- The Washington Times - Tuesday, June 20, 2006

The Senate Budget Committee yesterday voted 12-10 along party lines to approve a stringent spending control bill that would require Congress to achieve a nearly balanced budget by 2012, but Republican leadership aides said the legislation faces a tough uphill battle in the full Senate.

The bill would reinstate spending disciplines, including caps on non-entitlement programs, that helped balance the budget in the 1980s and 1990s. It would require the White House to order across-the-board spending cuts in every program but Social Security if Congress did not achieve the deficit-reduction goals.

The committee rejected an amendment by Democrats that would have reinstated required offsets to tax cuts and new spending programs, though former Federal Reserve Chairman Alan Greenspan and other budget analysts said the policy helped Congress take control over the deficit in the 1990s.

Committee Chairman Judd Gregg, New Hampshire Republican and author of the bill, acceded to another Democratic proposal to modify a key mechanism designed to force Congress to vote on reforms of fast-growing entitlement programs such as Medicare, Medicaid and Social Security.

The change would require 60 votes in the Senate, rather than a simple majority of 51, for approval of any entitlement reforms recommended by a bipartisan commission to be set up under the legislation. Committee Republicans upheld a requirement that Congress vote on the commission’s proposed spending cuts under expedited procedures.

“Congress is not making tough choices because the system is broken,” said Sen. Michael D. Crapo, Idaho Republican, noting that Congress fought hard last year to produce a modest entitlement-reform bill with $39 billion in savings — a fraction of what would be needed to eliminate deficits averaging more than $300 billion a year.

“We’d have the tools to get past the procedural hurdles” that have prevented Republicans in Congress from gaining control over spending, he said. “This bill gives us a chance to have some fiscal restraint.”

Democrats said Republicans were abdicating their responsibility to get the budget under control and trying to “outsource” that job to an unelected commission, while trying to jury-rig legislative procedures to ensure passage of unpopular Republican proposals such as the partial privatization of Social Security and deep cuts in health care and veterans programs.

“Republicans have rejected the one device that proved successful at reducing the deficit” between 1991 and 2000, said Sen. Kent Conrad, North Dakota Democrat and author of the Democratic alternative. Meanwhile, they have corrupted a budget process that was designed to reduce deficits in order to pass tax-cutting bills that have added $1.7 trillion to the deficit since 2001, he said.
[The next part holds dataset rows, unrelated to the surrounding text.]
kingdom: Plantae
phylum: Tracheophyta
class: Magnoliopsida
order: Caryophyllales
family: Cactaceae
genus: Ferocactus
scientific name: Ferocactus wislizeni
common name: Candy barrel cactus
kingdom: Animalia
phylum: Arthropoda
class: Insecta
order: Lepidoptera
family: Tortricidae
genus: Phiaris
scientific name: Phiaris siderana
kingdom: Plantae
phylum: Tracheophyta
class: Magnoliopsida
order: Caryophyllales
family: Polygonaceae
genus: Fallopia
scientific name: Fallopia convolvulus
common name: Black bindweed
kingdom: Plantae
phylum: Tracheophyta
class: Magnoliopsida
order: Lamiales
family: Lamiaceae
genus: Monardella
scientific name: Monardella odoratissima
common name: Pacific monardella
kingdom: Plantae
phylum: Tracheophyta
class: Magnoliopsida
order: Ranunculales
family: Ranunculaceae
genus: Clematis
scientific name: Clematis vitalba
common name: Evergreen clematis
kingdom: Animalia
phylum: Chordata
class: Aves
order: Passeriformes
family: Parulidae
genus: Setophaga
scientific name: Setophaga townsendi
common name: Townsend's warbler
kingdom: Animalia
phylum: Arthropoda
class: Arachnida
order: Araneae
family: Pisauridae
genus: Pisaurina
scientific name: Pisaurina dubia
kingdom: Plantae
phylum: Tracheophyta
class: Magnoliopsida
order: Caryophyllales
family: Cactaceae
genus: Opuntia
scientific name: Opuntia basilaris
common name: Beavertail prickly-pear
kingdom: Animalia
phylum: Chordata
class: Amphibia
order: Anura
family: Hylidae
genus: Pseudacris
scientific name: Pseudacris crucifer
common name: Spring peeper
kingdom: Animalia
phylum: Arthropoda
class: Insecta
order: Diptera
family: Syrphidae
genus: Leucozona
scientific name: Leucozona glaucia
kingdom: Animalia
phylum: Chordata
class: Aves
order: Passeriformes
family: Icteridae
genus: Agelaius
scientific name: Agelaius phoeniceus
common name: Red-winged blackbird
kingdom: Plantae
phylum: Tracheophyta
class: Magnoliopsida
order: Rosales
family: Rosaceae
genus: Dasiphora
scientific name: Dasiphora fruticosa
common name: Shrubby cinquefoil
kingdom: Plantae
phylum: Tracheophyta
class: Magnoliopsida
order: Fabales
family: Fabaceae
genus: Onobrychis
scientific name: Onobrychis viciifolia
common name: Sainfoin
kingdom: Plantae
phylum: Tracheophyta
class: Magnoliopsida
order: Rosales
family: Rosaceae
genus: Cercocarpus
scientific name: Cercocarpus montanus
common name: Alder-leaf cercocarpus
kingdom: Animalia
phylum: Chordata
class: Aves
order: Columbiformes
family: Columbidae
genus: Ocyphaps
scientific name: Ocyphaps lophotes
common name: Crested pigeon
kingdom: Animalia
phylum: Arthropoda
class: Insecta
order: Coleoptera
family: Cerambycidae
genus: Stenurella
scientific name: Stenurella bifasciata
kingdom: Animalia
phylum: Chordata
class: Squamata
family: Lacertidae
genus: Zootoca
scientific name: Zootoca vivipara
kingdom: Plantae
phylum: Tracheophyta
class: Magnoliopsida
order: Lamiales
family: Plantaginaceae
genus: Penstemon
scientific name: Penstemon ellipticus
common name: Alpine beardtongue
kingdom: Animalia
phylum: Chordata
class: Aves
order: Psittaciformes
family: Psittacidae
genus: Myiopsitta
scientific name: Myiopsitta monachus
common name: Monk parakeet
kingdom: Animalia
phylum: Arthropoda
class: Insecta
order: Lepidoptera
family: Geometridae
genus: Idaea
A Republican aide said Senate Majority Leader Bill Frist, Tennessee Republican, may have trouble getting agreement to bring up a bill with such broad provisions on the Senate floor next month without raising objections from both Republican and Democratic members of the Appropriations Committee.

Mr. Frist may break the bill into smaller increments that have better chances of passing, including one providing the president with authority to veto individual items in tax and spending bills.

Mr. Gregg and Mr. Conrad also said they were working to cobble together a bipartisan bill that would include seven or eight items on which both parties could agree.